Putting the puzzle pieces together is kind of like solving a mystery. If someone had told us what lowing meant and we weren't curious, it'd be like reading the last chapter in a mystery book that we had no intention of reading. The fun is having the questions and getting to the answer, not necessarily the answer itself.
So, what can we do to help natural learning along?
We can help our kids explore their interests. If they're exploring their interests, they're doing real world work that will provide feedback on how well they're putting their puzzles together. We can bring the world to them so they have access to new interests. They can't know they're interested in the Titanic or haiku poetry or sheep shearing if they don't know they exist.
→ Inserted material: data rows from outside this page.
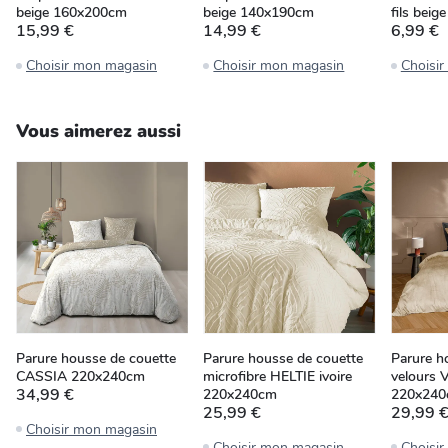
beige 160x200cm
beige 140x190cm
fils bei
15,99 €
14,99 €
6,99 €
Choisir mon magasin
Choisir mon magasin
Choisi
Vous aimerez aussi
Parure housse de couette
Parure housse de couette
Parure h
CASSIA 220x240cm
microfibre HELTIE ivoire
velours 
34,99 €
220x240cm
220x24
25,99 €
29,99 
Choisir mon magasin
Choisir mon magasin
Choisi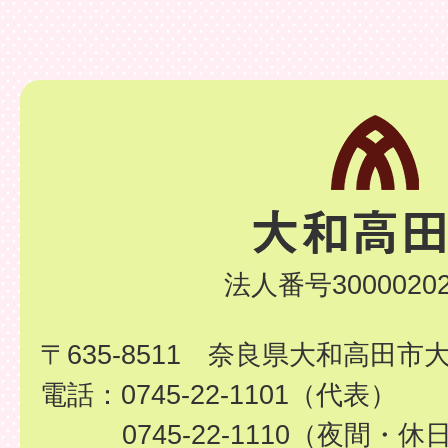
法人番号30000202
〒635-8511 奈良県大和高田市
電話：0745-22-1101（代表）
0745-22-1110（夜間・休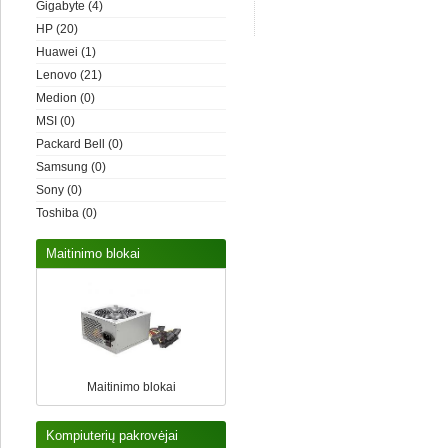
Gigabyte
(4)
HP
(20)
Huawei
(1)
Lenovo
(21)
Medion
(0)
MSI
(0)
Packard Bell
(0)
Samsung
(0)
Sony
(0)
Toshiba
(0)
Maitinimo blokai
Maitinimo blokai
Kompiuterių pakrovėjai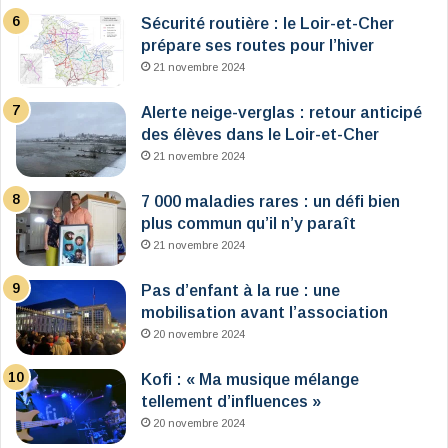
Sécurité routière : le Loir-et-Cher
prépare ses routes pour l’hiver
21 novembre 2024
Alerte neige-verglas : retour anticipé
des élèves dans le Loir-et-Cher
21 novembre 2024
7 000 maladies rares : un défi bien
plus commun qu’il n’y paraît
21 novembre 2024
Pas d’enfant à la rue : une
mobilisation avant l’association
20 novembre 2024
Kofi : « Ma musique mélange
tellement d’influences »
20 novembre 2024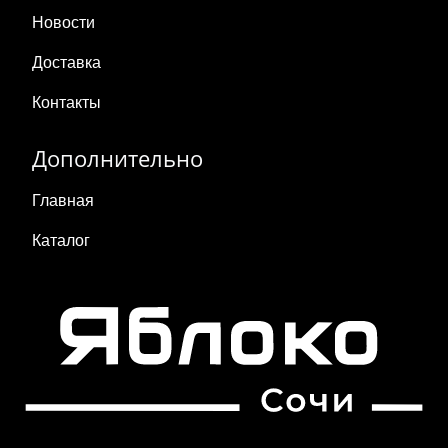
Новости
Доставка
Контакты
Дополнительно
Главная
Каталог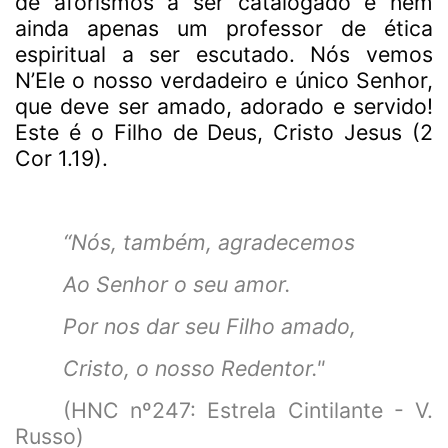
de aforismos a ser catalogado e nem
ainda apenas um professor de ética
espiritual a ser escutado. Nós vemos
N’Ele o nosso verdadeiro e único Senhor,
que deve ser amado, adorado e servido!
Este é o Filho de Deus, Cristo Jesus (2
Cor 1.19).
“Nós, também, agradecemos
Ao Senhor o seu amor.
Por nos dar seu Filho amado,
Cristo, o nosso Redentor."
(HNC nº247: Estrela Cintilante - V.
Russo)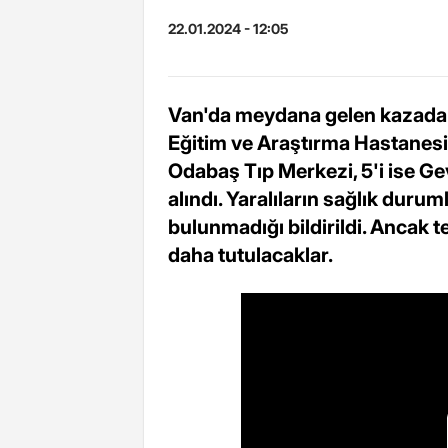
22.01.2024 - 12:05
Van'da meydana gelen kazada y
Eğitim ve Araştırma Hastanesi,
Odabaş Tıp Merkezi, 5'i ise Ge
alındı. Yaralıların sağlık durum
bulunmadığı bildirildi. Ancak 
daha tutulacaklar.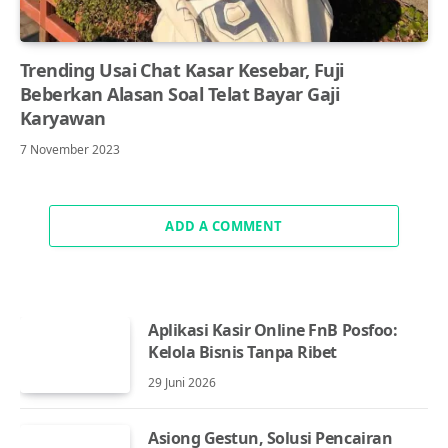
Trending Usai Chat Kasar Kesebar, Fuji
Beberkan Alasan Soal Telat Bayar Gaji
Karyawan
7 November 2023
ADD A COMMENT
Aplikasi Kasir Online FnB Posfoo:
Kelola Bisnis Tanpa Ribet
29 Juni 2026
Asiong Gestun, Solusi Pencairan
The worst learning crime we can commit is to drag kids through something boring to build some portion of a foundation or framework. They might retain what we've dragged them through but the price we pay is to tag it with a big BORING label so it's likely they'll avoid building in that area. If they're bored we should stop. There is just too much other stuff in the world to worry about one thing. If they need it, they can't ignore it.
So think in terms of joy rather than need to or important. One cool connection or one good feeling about Egypt with the doorway open and available anytime they want to explore further will serve them far better than a bushel of so called important facts that will fade from disuse and lack of interest.
Think in terms of creating a lifetime learner rather than creating a standard foundation or framework. If we give them the gift of confidence that they can learn anything they decide to, that there's no time limit to learning, no point when they're done, then we've opened every door possible for them.
Think in terms of right now. Today. Help them be who they are right now. They are 4 and 6 and 12 for a reason. School kids spend their childhoods preparing to be adults. Let them be who they are now. After all we didn't worry about them discussing poop and Teletubbies when they were toddlers even though it didn't sound like it was preparing them to be corporate directors or doctors or even first graders. We knew they'd get linguistically where they needed regardless of what path through language they took.
Think in terms of a journey rather than a destination. They're not locked in towards some specific destination but on a lifetime journey of exploration and discovery that they can take anywhere they want to.
Think in terms of nurturing your own enthusiasm about life rather than nurturing their enthusiasm. Don't jump up and down about George Washington if he puts you to sleep. Be honest in your pursuit of what interests you. Let them see that you think something is really cool. Not to get them interested in something you think would be good for them but an honest "Wow! I love this stuff!" And ask questions about life. Be curious. Because it's the questions that are important. Anyone can look up the answers but not everyone can ask the questions.
Think in terms of nurturing your own interests rather than waiting to pounce on their interests. Tackle some new recipe for yourself, not because you want them to join you. But if you do have a choice, doing things in a kid friendly way creates an inviting joyous atmosphere. You're more likely to have company in the garden if you plant a beanpole teepee than if you plant a field of rutabagas.
Think in terms of creating an atmosphere of wonder where people are genuinely curious about life and where there are intriguing things to be curious about. Not because that's what would be good for them, but as a gift to them with no strings attached.
Think in terms of their interests leading them out to the world rather than looking for pathways for the world to get into them.
If we put that plan into action in place of curriculum, the world is open to them for learning for the rest of their lives.